Ainsi la température des mitochondries dans des cellules vivantes et intactes, placées dans un milieu maintenu lui à 38 °C (Figure), a été trouvée s'élever de plus de 10 °C et cela tant que les mitochondries sont fonctionnelles. Cette élévation est abolie lorsque les mitochondries sont rendues inactives, soit par l'addition d'inhibiteurs spécifiques, soit en les vidant de leur ADN (les mitochondries possèdent leur propre matériel génétique nécessaire à leur fonctionnement). L'expression dans les cellules d'enzymes dites thermogéniques, telles que la protéine découplante UCP1 ou la protéine AOX résistante à l'action du cyanure, va conduire à une capacité augmentée de produire de la chaleur dans des conditions où cette production est normalement arrêtée.

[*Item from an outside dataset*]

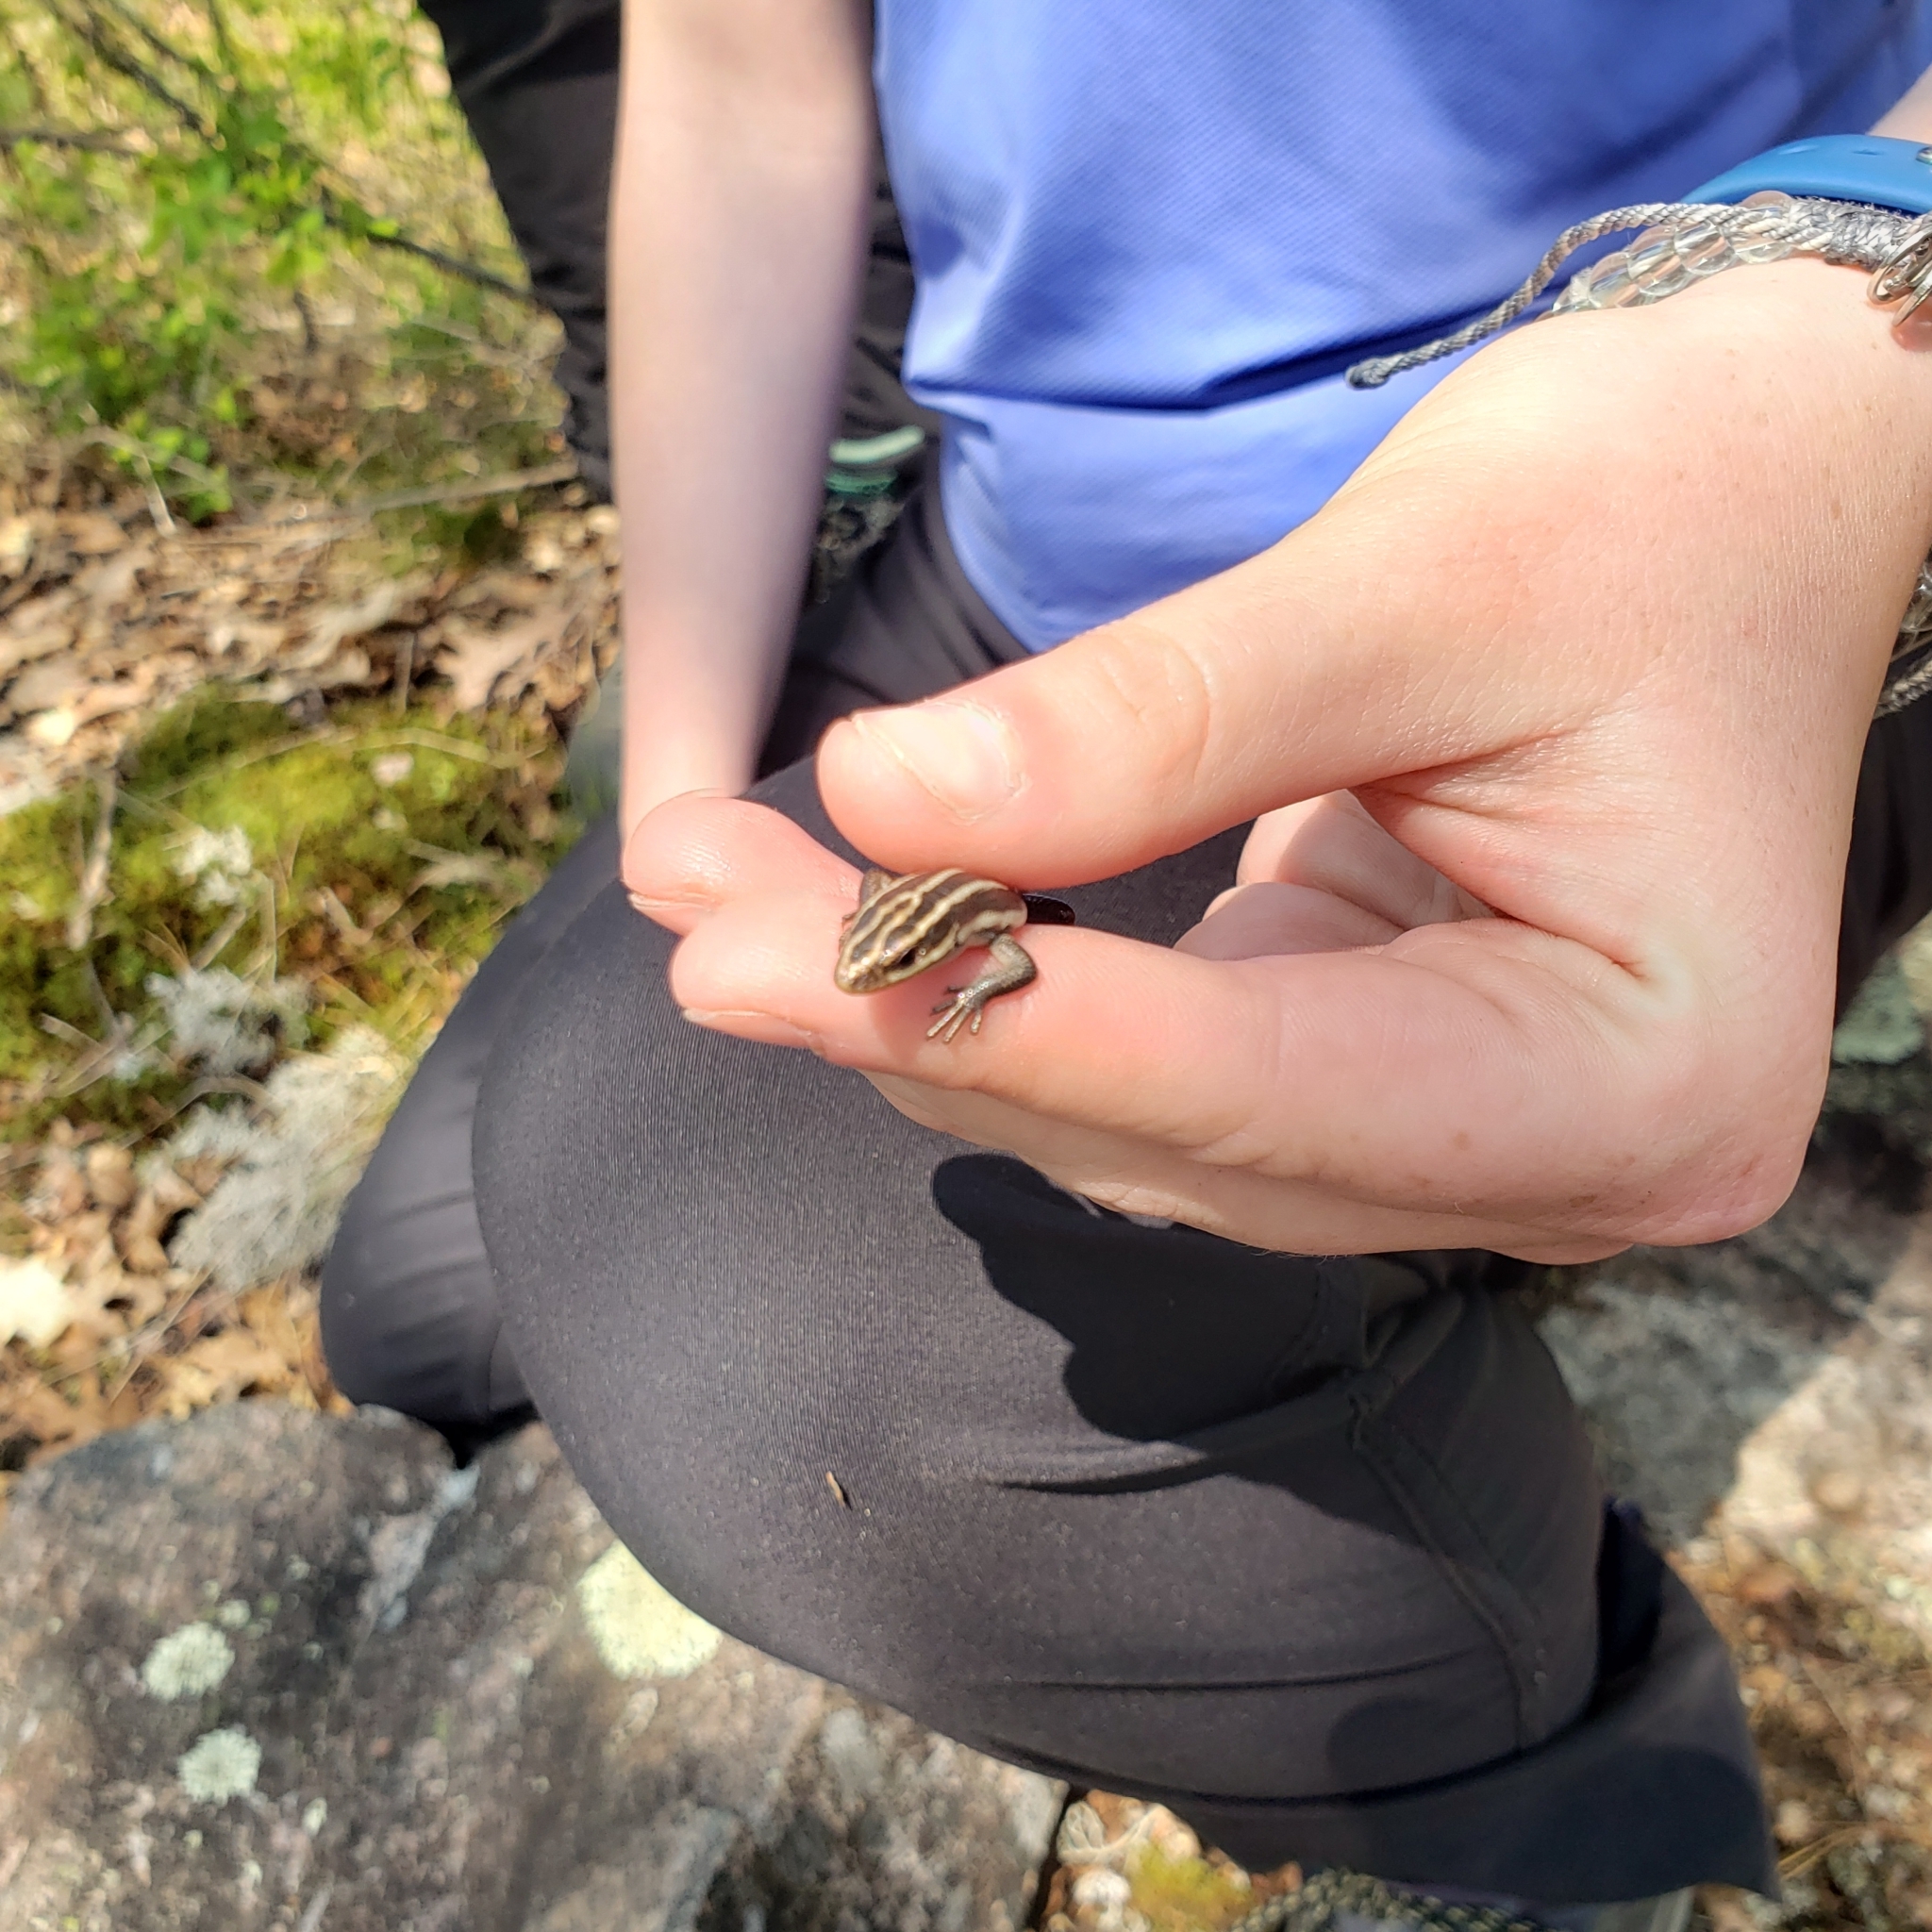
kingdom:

Ces températures aussi élevées au coeur du micro espace représenté par les mitochondries, sont inattendues et ceci devrait conduire à réévaluer notre vision du fonctionnement des mitochondries et de leur rôle dans les cellules. En effet, un bon nombre de nos connaissances sur les mitochondries, sur l'activité de leurs enzymes, sur la perméabilité de leurs membranes, sur les conséquences des déficits génétiques affectant leur activité, sur l'effet des toxines ou des médicaments, ont été établies à 37.5 °C: la température du corps humain certes mais non celle des mitochondries. En outre, dans une cellule, le regroupement des mitochondries, par exemple autour du noyau cellulaire lors de la réplication, ou dans les synapses des neurones, pourrait conduire à l'existence de zones plus ou moins chaudes, un nouveau facteur à prendre en compte pour notre compréhension de la physiologie cellulaire.

Cette étude a été rendue possible par la collaboration à l'échelle internationale de chercheurs français de l'INSERM et du CNRS, de chercheurs de Finlande, de Corée du Sud, du Liban et d'Allemagne.